マスタ-・ア-キテクト制,雑木林の世界61,住宅と木材,(財)日本住宅・木材技術センター,199409

 マスタ-・ア-キテクト制,雑木林の世界61,住宅と木材,(財)日本住宅・木材技術センター,199409

雑木林の世界61

 マスター・アーキテクト制

 

                布野修司

 

 マスター・アーキテクト制というのを御存知であろうか。耳慣れない造語だから、おそらく一般には知られていないであろう。また、その概念も今のところ明快ではない。

 ところで、その耳慣れないマスター・アーキテクト制についての懇談会が開かれて議論する機会があった。財団法人、建築教育普及センターの主催で講師が磯崎新氏である。建設省住宅局の羽生建築指導課長、青木専門官など少人数の会であり、何故か、僕と芦原太郎氏が加わった(7月13日 於:アークヒルズ)。何故かといっても、多少の理由はある。建築教育普及センターでは、この間、景観をめぐる懇談会をもってきたのであるが、その議論のなかで度々、マスター・アーキテクト制もしくは現行の建築指導システムに変わる新たな仕組みについて議論してきていたからである。

 ところで、マスター・アーキテクト制とは何か。ある建築あるいは都市計画のプロジェクトを、全体デザインを統括するひとりの建築家(マスター・アーキテクト)を指名し、複数の建築家の参加のもとに遂行する。マスター・アーキテクトは、予め、共通のガイドラインを設定し、デザインを方向づけるとともに、各建築家のデザインを指導し、調整する。一般的には以上のように言えばいいであろうか。

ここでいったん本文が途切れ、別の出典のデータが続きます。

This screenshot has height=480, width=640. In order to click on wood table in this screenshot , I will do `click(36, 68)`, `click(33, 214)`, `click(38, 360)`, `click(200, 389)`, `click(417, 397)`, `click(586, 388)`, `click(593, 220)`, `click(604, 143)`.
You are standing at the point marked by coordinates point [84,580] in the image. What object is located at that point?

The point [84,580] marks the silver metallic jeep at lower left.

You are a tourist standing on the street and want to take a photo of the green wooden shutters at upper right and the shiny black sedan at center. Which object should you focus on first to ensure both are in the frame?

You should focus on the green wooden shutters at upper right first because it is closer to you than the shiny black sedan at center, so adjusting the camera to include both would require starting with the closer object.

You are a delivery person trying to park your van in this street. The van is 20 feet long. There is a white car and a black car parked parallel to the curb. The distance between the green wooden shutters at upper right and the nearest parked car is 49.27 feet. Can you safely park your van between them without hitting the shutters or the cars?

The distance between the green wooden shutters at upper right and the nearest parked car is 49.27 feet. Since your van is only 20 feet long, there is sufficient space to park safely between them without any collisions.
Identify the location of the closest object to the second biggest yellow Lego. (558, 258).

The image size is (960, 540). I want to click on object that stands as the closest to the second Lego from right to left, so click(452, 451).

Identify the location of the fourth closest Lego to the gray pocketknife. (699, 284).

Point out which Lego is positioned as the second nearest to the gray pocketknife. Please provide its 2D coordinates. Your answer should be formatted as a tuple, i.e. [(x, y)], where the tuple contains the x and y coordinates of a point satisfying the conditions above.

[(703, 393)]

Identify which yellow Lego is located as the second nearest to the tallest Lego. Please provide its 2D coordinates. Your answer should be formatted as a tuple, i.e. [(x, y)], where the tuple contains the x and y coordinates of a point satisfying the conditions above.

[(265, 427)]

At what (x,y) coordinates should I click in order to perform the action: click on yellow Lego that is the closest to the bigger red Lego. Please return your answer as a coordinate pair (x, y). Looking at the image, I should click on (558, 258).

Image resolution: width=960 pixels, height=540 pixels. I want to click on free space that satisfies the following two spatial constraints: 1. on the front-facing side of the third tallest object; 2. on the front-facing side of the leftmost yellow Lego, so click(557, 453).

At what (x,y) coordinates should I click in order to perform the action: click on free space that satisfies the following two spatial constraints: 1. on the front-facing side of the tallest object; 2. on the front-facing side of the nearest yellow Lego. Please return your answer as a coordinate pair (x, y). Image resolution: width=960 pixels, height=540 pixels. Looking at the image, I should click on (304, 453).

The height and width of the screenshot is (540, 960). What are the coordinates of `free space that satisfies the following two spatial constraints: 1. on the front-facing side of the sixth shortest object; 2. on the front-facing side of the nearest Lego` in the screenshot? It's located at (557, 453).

 複数の建築家が参加するのであるから、ある程度大規模なプロジェクトであることが前提である。具体的には、住宅都市整備公団の多摩ニュータウン、ベルコリーヌ南大沢で内井昭蔵氏をマスター・アーキテクトとして行われた例がある。また、同じく、内井昭蔵氏をマスター・アーキテクトとする滋賀県立大学のキャンパス計画の例がある。その場合、予め、全体の配置計画と用いる素材や色調などが与えられるといったやり方である。

 こうしたマスター・アーキテクト制は、もう少し一般的に広げて考えてみると、個々の建築と町並みの形成、個々のデザインとアーバン・デザインの関係に適応可能ではないか。先の懇談会は、マスター・アーキテクト制を建築行政の手法として、あるいは都市計画の手法として採用できないか、ということをテーマにしていたのである。

 磯崎新氏は、熊本アートポリスのコミッショナー・システムの提案者である。続いて、富山県でも「町の顔づくり」プロジェクトを仕掛けてきた。また、博多のネクサス・ワールドでは、マスター・アーキテクトに近い役割を果たした。ところで、上で説明したマスター・アーキテクト制と磯崎流のコミッショナーシステムはかなり異なる。懇談会では、マスター・アーキテクトの役割について議論となった。マスター・アーキテクトは何をするのか。

 熊本アートポリスの場合、コミッショナーは、建築家を指名、もしくは選定するのみで、全体をコントロールするマスター・プランを持たない。それに対して、いわゆるマスター・アーキテクト制は、形態や材料、色彩などを規定するガイドラインもしくはマニュアルをもつ。あるいは、マスター・アーキテクトが直接調整の役割をもつ。

 どちらがいいのか。単純には結論がでるわけではない。磯崎の場合、コミッショナーおよび建築家の能力に全幅の信頼がなければ成立しない。下手をすれば、ボス建築家が仕事を配る仕組みとなんらかわりはなくなるのである。その点には大いに危惧がある。一方、マニュアルでデザインのガイドラインを設定する問題点も気になる。懇談会では、デザインの自由、不自由、地(グラウンド)のデザインと図(フィギュア)のデザイン等々をめぐって、議論は大いに広がりを見せた。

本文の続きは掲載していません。